Our equine management is of the utmost importance to us, and we do our very best to maintain a high standard of which we can be proud.
Every horse on our farm is regularly wormed and trimmed, irrespective of its age and role. Foals commence their worming and trimming regime from approximately four weeks of age onwards, but are assessed by the farrier soon after their birth to determine whether any corrective rasping is required to consolidate correct hoof and leg conformation.
Paddocks are rotated regularly to minimise any parasite burden, and wormers are rotated to ensure maximum effect. Youngsters are wormed with a specific product which targets roundworm (more prevalent in young horses than older ones) as well as other parasites. Every horse on the farm has constant access to fresh water, and we endeavour to keep a mineral block in every occupied yard or paddock.
Our broodmares are monitored throughout their pregnancies, not just in their final stages. As with all the other horses, they are regularly wormed and trimmed, with their final pre-foaling farrier visit approximately four weeks before their due date. At this time, they also receive their tetanus/strangles booster to ensure that their immune systems are prepared for foaling.

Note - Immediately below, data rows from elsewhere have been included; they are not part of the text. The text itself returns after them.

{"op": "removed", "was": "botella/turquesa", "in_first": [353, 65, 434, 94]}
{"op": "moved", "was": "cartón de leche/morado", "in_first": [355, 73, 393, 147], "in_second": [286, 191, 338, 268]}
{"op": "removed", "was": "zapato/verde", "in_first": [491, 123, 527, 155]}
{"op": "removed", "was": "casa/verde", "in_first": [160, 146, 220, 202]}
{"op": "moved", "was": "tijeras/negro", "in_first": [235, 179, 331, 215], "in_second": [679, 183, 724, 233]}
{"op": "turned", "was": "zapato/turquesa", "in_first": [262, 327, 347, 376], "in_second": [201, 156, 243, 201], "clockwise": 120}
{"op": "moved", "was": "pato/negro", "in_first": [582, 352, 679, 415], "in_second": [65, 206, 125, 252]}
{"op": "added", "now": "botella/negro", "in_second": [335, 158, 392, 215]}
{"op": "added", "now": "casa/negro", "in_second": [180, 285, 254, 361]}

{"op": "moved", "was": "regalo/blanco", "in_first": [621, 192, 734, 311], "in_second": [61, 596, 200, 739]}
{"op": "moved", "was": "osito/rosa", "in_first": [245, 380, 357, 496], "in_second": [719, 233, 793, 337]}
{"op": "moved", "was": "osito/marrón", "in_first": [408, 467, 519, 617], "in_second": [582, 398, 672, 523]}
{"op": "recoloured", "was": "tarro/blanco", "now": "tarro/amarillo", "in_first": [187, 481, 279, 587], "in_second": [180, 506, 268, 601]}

They receive supplementary feeding in the back half of their pregnancy to assist in excellent foetal development. In the last month before their due date (or earlier if they exhibit any signs of impending foaling), they have their udders and under their tails checked at least twice daily. All our expectant mummies wear broodmare alarms in the weeks leading up to their due date, and since we commenced using foaling alarms, not one of our mares has foaled without one. We try our hardest to be present for every birth, just in case the mare requires any assistance. Placentas are collected for inspection, to ensure that they are normal and complete, and foals are monitored until they have sucked and passed meconium.
Our foals are stabled at night for at least the first few weeks of their lives. During the day, they spend time in one of our small mare and foal paddocks. They are hand fed four times a day during this early stage, and are handled intensively. This includes being caught, basic leading, picking up their feet and having rugging lessons. They are also walked on and off the float with their dams so that they are familiar with willingly loading and unloading.

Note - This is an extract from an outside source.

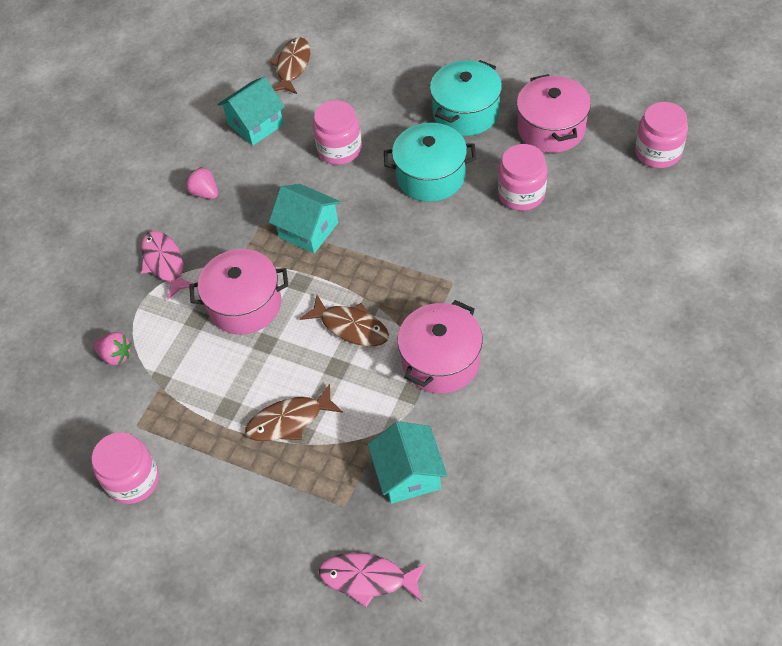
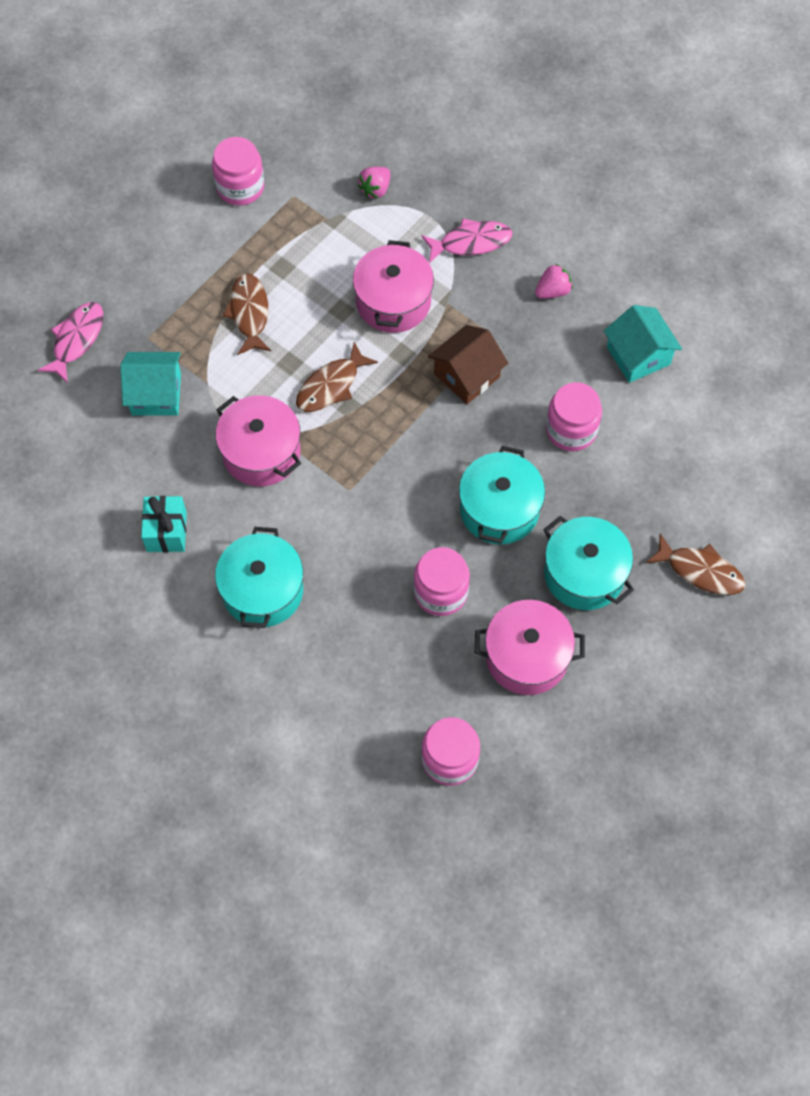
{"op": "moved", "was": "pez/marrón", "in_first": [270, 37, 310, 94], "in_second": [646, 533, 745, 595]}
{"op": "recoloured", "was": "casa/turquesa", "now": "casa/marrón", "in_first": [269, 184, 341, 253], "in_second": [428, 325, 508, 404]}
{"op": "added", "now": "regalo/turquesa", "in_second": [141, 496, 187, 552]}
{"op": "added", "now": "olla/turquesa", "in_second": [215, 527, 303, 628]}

Once they reach one or two months of age, they are turned out into a larger paddock, often with the company of another mare and foal. They are checked at least twice daily, continue their regular worming and trimming, and are then brought in again at the age of approximately five months in preparation for weaning. Their early handling ensures that they are settled and well-adjusted weanlings and take well to their additional lessons.
At approximately three months of age, the foals commence their three-injection course of tetanus/strangles vaccines, which allows them to arrive at their new homes fully protected. We feel this is a vital component in protecting our foals from these two potentially deadly diseases.
We employ a method that we call ‘soft weaning’, where the mare is gradually moved further and further from her foal. We have never had a foal attempt a fence or stable door, nor have we had one completely stop eating or drinking. We encourage the weanlings to bond with a ‘nanny’, who is paddocked with or near them to give them an added feeling of security.
We have weaned foals both on their own and in pairs, and have never had a problem with either method. We enjoy seeing our foals with other babies for company, but this is not always possible, and those who have ‘flown solo’ have grown into happy, well-adjusted youngsters just like those who were weaned with a friend.
Their access to fabulous pasture and their supplementary hard feeding ensures that our foals are in the very best of health, and obtaining all the necessary nutrients for growth and development. Their spacious accommodation means that they develop strong limbs and excellent cardiovascular health. Our foals have the best of everything from birth, and it shows in their general wellbeing and high spirits.
We are great advocates of foal showing, as we believe that it sets the foals up for a happy and successful life with their future owners. Contrary to some people’s beliefs regarding the showing of weanlings, we have never had a foal sicken or stress as a result of their conditioning, training or preparation. Conversely, our babies are exposed to, and thus relaxed about, rugging, clipping, washing, having tack taken on and off, floating and being stabled at home or away. We have received wonderful feedback on every weanling that we have taken out ourselves, with people constantly impressed by their good behaviour and excellent manners, evident in their attitudes both ringside and during workouts and stand-ups. We do not encourage weaning a late foal at a young age to get them to a show, nor will we take our foals in for every class or championship if they are showing signs of being uncomfortable or excessively tired.
We can honestly and proudly say that, without exception, our foals have all left us as model citizens. They have all been extremely well-handled, well-socialised, well-nourished and well-behaved, with a genuine but respectful affection for human company. This is the most important aspect of our breeding programme – to produce happy, healthy ponies that are a pleasure to handle. Our Testimonials are proof that all these efforts are successful and appreciated.
While we are always here to help in whatever way we can, and are extremely willing to do so, the responsibility of maintaining this consistent training, and the resulting happy and productive relationship, then passes to the weanlings’ new owners.